Le paternalisme industriel et l’apport économique (emplois, taxes…) sont évidemment des facteurs modérant le ressentiment des populations envers les industries. Cela n’a pas empêché les habitants de prendre conscience du problème des pollutions, et ne les a pas non plus protégés face aux externalités industrielles. C’est pour cela qu’ils ont développé diverses pratiques et habitudes pour s’en prémunir au quotidien, à la maison ou dans leurs loisirs. Les quartiers les moins exposés aux vents sont très prisés. Le balayage humide est privilégié en intérieur, afin de limiter le soulèvement de poussières. Le ménage et le nettoyage sont également plus approfondis et plus fréquents sur les terrasses et sur les possessions qui se trouvent à l’extérieur (bateau, piscine, table de jardin…). Les populations se posent des questions sur les systèmes d’aération des maisons, qui apportent de l’air de l’extérieur. Les loisirs en extérieur sont aussi altérés : le jardinage peut finalement être abandonné en raison de la pollution de l’eau et des sols, la cueillette déconseillée ou la pratique des sports extérieurs perturbée.
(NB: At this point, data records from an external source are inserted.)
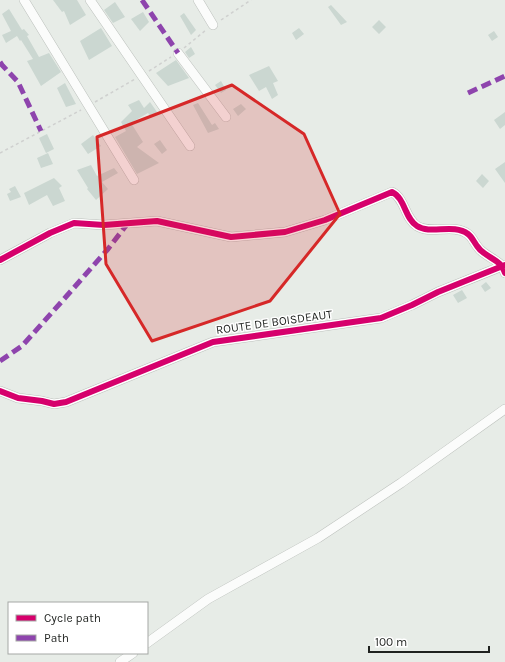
<svg xmlns="http://www.w3.org/2000/svg" width="505" height="662" font-family="Karla,sans-serif">
<style>
.building{fill:#cbd7d1}
.lines{fill:none;stroke-linecap:round;stroke-linejoin:round}
.minor-casing{stroke:#bcc0bc;stroke-width:10}
.path{stroke:#cfd0cf;stroke-width:1.5;stroke-dasharray:3 3;stroke-linecap:butt}
.minor{stroke:#fbfcfb;stroke-width:9}
.quiet{stroke:#8e44ad;stroke-width:5;stroke-dasharray:10 5;stroke-linecap:butt}
.cycleway-casing{stroke:#fff;stroke-width:8}
.cycleway{stroke:#d6006c;stroke-width:6}
.marked{fill:#d62828;fill-opacity:0.2;stroke:#d62828;stroke-width:3;stroke-linejoin:round}
.labels{text-anchor:middle;dominant-baseline:central;stroke-width:3;stroke-linejoin:round;paint-order:stroke}
.street-label{font-size:12px;fill:#1f221f;stroke:#fff}
</style>
<rect width="100%" height="100%" fill="#e7ece7"/>
<path class="building" d="M53,0H77L86,15L70,25L64,11L62,12Z
M115,2L125,17L113,23L104,10Z
M331,5L347,22L341,25L328,7Z
M9,9L22,30L24,29L29,35L27,36L39,57L49,53L61,72L41,86L27,61L33,59L21,40L20,41L17,36L6,43L2,35L11,31L2,14Z
M143,12L149,22L140,31L131,19Z
M184,13L196,30L191,35L180,16Z
M379,20L386,27L379,34L372,27Z
M101,28L112,46L89,60L80,41Z
M299,28L304,34L296,40L292,33Z
M494,31L498,37L492,41L488,35Z
M191,47L195,54L189,58L185,52Z
M176,60L189,78L168,86L156,73Z
M269,66L278,81L273,83L278,95L272,99L266,87L259,91L249,75Z
M221,81L226,90L221,93L215,85Z
M65,83L76,104L66,107L57,88Z
M139,100L144,108L150,102L157,112L151,117L148,113L131,123L143,142L137,147L159,163L137,174L115,137L126,131L121,122L132,111L128,105Z
M198,103L212,125L215,123L219,129L208,133L193,105Z
M241,104L246,109L238,116L233,109Z
M505,112V125L500,129L494,120Z
M47,134L54,149L46,153L39,138Z
M93,135L101,146L88,154L81,144Z
M160,140L167,150L162,154L154,144Z
M48,153L53,164L41,168L37,158Z
M505,162V183L495,169Z
M91,165L97,176L114,168L118,173L102,182L108,189L96,200L87,189L88,188L77,170Z
M482,174L489,181L483,188L476,181Z
M54,178L62,186L59,188L65,201L53,206L47,195L29,205L24,193Z
M15,186L21,197L10,201L7,194L11,192L9,189Z
M486,282L491,288L485,292L481,286Z
M462,290L467,298L458,303L453,295Z"/>
<g class="lines">
<defs>
<path id="minor" d="M24,0L134,180
M90,0L190,146
M198,0L213,25
M178,53L226,117
M0,260L50,233L74,223L104,225L157,221L231,237L285,232L325,220L392,192C405,198 405,219 417,226C431,235 453,223 468,234C472,237 474,242 477,246C479,249 481,251 484,253C489,257 496,260 501,265C503,267 504,271 505,273
M0,391L18,398L42,401L54,404L66,402L213,342L381,318L412,305L438,292L505,265
M147,643L208,599L318,538L401,483L505,409
M120,662L133,653"/>
</defs>
<use href="#minor" class="minor-casing"/>
<path class="path" d="M221,20L251,0
M184,48L206,30
M149,71L171,57
M95,102L135,79
M0,153L81,110"/>
<use href="#minor" class="minor"/>
<path class="quiet" d="M142,0L178,53
M0,62L2,65L18,82L41,131
M468,93L505,76
M0,361L22,346L64,299L108,249L128,223"/>
<defs>
<path id="cycleway" d="M0,260L50,233L74,223L104,225L157,221L231,237L285,232L325,220L392,192C405,198 405,219 417,226C431,235 453,223 468,234C472,237 474,242 477,246C479,249 481,251 484,253C489,257 496,260 501,265C503,267 504,271 505,273
M0,391L18,398L42,401L54,404L66,402L213,342L381,318L412,305L438,292L505,265"/>
</defs>
<use href="#cycleway" class="cycleway-casing"/>
<use href="#cycleway" class="cycleway"/>
</g>
<path class="marked" d="M232,85L304,134L340,214L270,301L152,341L106,264L97,137Z"/>
<g class="labels">
<g class="street-label">
<text transform="translate(274 322) rotate(-8)">ROUTE DE BOISDEAUT</text>
</g>
</g>
<rect x="8" y="602" width="140" height="52" fill="#ffffff" stroke="#a5a7a5"/>
<rect x="16" y="615" width="20" height="6" fill="#d6006c" stroke="#a5a7a5"/>
<text x="44" y="622" font-size="12" fill="#1f221f">Cycle path</text>
<rect x="16" y="635" width="20" height="6" fill="#8e44ad" stroke="#a5a7a5"/>
<text x="44" y="642" font-size="12" fill="#1f221f">Path</text>
<path d="M369 646v6h120v-6" fill="none" stroke="#1f221f" stroke-width="2"/>
<text x="375" y="646" font-size="12" fill="#1f221f" stroke="#ffffff" stroke-width="3" paint-order="stroke">100 m</text>
</svg>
L’ouvrage de Christelle Gramaglia expose finalement un élément majeur : les tactiques des habitants des milieux pollués pour préserver leur quotidien. La pollution structure leur vie quotidienne, leur inflige de nombreux désagréments et les oblige à s’adapter continuellement, au rythme des rejets polluants quotidiens et des accidents ponctuels. Malgré le développement de quelques moyens présentés par l’auteure pouvant permettre de surveiller les pollutions, ces habitants n’ont que peu de perspectives d’amélioration futures de leur quotidien. Pourtant, ce que l’autrice met en évidence, c’est que l’écrasante majorité d’entre eux préfèrent faire-avec les conditions de vie difficiles de leur territoire plutôt que de déménager vers une ville qui n’est pas la leur. Cet intéressant ouvrage permet de mieux connaître les expériences ordinaires des habitants qui doivent composer avec des pollutions industrielles ; des comparaisons précises avec d’autres types de pollution, comme par exemple celles venant du secteur agricole, seraient à présent bienvenues.